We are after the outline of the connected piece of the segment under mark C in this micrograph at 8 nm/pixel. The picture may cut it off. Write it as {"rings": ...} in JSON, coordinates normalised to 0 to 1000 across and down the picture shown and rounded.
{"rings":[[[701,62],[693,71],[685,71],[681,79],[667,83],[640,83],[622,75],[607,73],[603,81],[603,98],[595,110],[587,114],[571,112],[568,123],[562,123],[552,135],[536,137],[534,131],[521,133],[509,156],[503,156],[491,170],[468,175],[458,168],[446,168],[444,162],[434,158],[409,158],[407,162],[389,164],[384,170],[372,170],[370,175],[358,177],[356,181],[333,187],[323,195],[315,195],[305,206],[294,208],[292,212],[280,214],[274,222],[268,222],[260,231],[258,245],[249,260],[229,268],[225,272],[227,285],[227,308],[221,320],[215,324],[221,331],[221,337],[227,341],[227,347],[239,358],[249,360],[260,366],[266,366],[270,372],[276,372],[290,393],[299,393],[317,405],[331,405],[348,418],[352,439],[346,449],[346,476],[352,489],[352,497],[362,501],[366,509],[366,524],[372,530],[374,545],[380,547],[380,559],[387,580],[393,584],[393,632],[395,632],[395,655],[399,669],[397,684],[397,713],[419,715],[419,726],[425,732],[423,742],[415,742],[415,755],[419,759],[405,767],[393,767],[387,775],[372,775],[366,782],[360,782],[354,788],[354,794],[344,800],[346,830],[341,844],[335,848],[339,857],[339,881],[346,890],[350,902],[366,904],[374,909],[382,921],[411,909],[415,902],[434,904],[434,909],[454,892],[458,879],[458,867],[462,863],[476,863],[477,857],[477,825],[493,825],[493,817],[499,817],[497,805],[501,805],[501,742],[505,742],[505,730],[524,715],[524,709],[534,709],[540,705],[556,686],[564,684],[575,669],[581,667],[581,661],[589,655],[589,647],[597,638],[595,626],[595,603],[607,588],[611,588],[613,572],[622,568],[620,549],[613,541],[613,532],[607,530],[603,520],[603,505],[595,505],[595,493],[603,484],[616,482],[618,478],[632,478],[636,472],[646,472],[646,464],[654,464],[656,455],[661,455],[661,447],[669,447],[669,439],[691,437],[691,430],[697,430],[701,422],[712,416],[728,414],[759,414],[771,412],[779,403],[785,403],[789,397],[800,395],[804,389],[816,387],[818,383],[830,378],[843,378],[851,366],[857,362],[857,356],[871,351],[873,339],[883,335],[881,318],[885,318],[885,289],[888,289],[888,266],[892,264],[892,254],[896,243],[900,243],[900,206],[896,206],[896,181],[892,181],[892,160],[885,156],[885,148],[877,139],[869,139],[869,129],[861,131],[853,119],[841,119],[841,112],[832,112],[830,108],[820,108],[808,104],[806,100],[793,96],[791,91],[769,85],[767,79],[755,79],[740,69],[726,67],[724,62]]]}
◇ ◇ ◇ ◇ ◇
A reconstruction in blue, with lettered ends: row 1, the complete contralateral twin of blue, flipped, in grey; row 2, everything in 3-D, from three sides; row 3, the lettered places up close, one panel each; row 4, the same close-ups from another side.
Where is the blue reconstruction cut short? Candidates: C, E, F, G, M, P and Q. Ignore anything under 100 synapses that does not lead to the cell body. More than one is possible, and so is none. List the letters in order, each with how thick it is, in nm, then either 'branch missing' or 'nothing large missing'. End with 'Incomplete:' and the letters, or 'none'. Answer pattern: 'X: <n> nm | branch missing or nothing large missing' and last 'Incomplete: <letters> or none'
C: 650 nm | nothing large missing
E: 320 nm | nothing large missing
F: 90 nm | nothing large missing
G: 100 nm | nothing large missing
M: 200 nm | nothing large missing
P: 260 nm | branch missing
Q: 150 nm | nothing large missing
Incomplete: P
◇ ◇ ◇ ◇ ◇
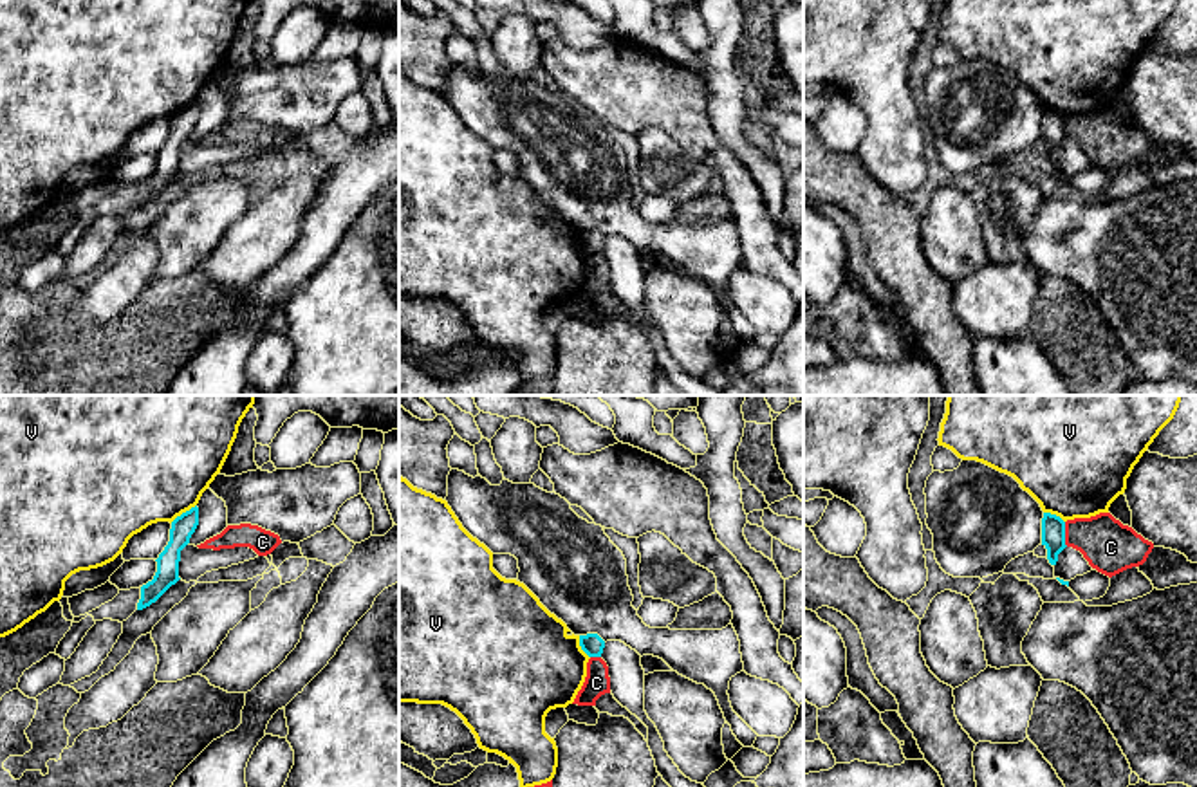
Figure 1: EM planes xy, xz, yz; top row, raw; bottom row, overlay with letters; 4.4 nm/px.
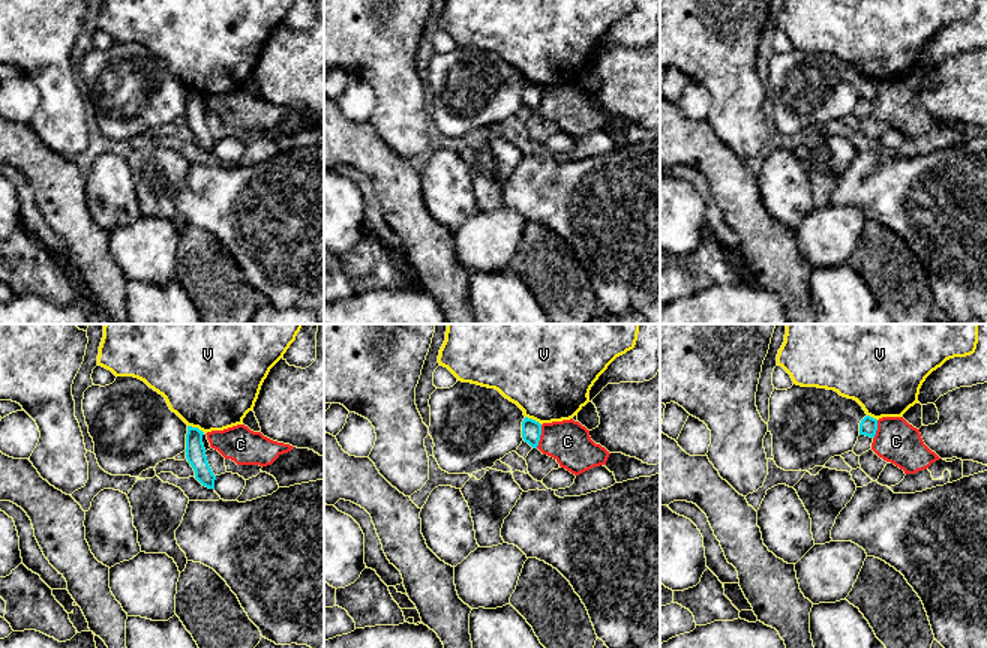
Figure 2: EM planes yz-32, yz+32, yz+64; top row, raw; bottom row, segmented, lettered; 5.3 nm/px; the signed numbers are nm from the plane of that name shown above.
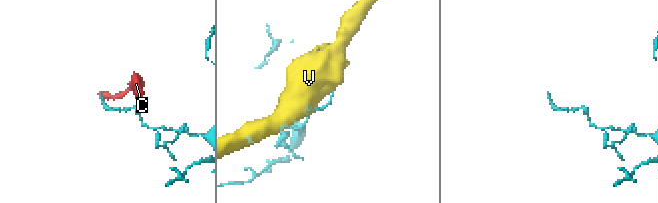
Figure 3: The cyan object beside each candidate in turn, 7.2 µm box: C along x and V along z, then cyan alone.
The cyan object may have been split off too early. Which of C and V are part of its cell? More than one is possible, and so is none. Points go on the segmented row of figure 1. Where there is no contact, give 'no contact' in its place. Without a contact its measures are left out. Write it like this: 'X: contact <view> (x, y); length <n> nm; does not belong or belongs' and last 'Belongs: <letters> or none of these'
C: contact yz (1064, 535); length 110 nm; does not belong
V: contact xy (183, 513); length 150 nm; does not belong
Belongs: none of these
◇ ◇ ◇ ◇ ◇
| Work required |
Please copy every line in the entries where "from" appears.

| Reply |
A reconstruction in blue, with lettered ends: row 1, the complete contralateral twin of blue, flipped, in grey; row 2, everything in 3-D, from three sides; row 3, the lettered places up close, one panel each; row 4, the same close-ups from another side.
Figure 2: EM planes yz-32, yz+32, yz+64; top row, raw; bottom row, segmented, lettered; 5.3 nm/px; the signed numbers are nm from the plane of that name shown above.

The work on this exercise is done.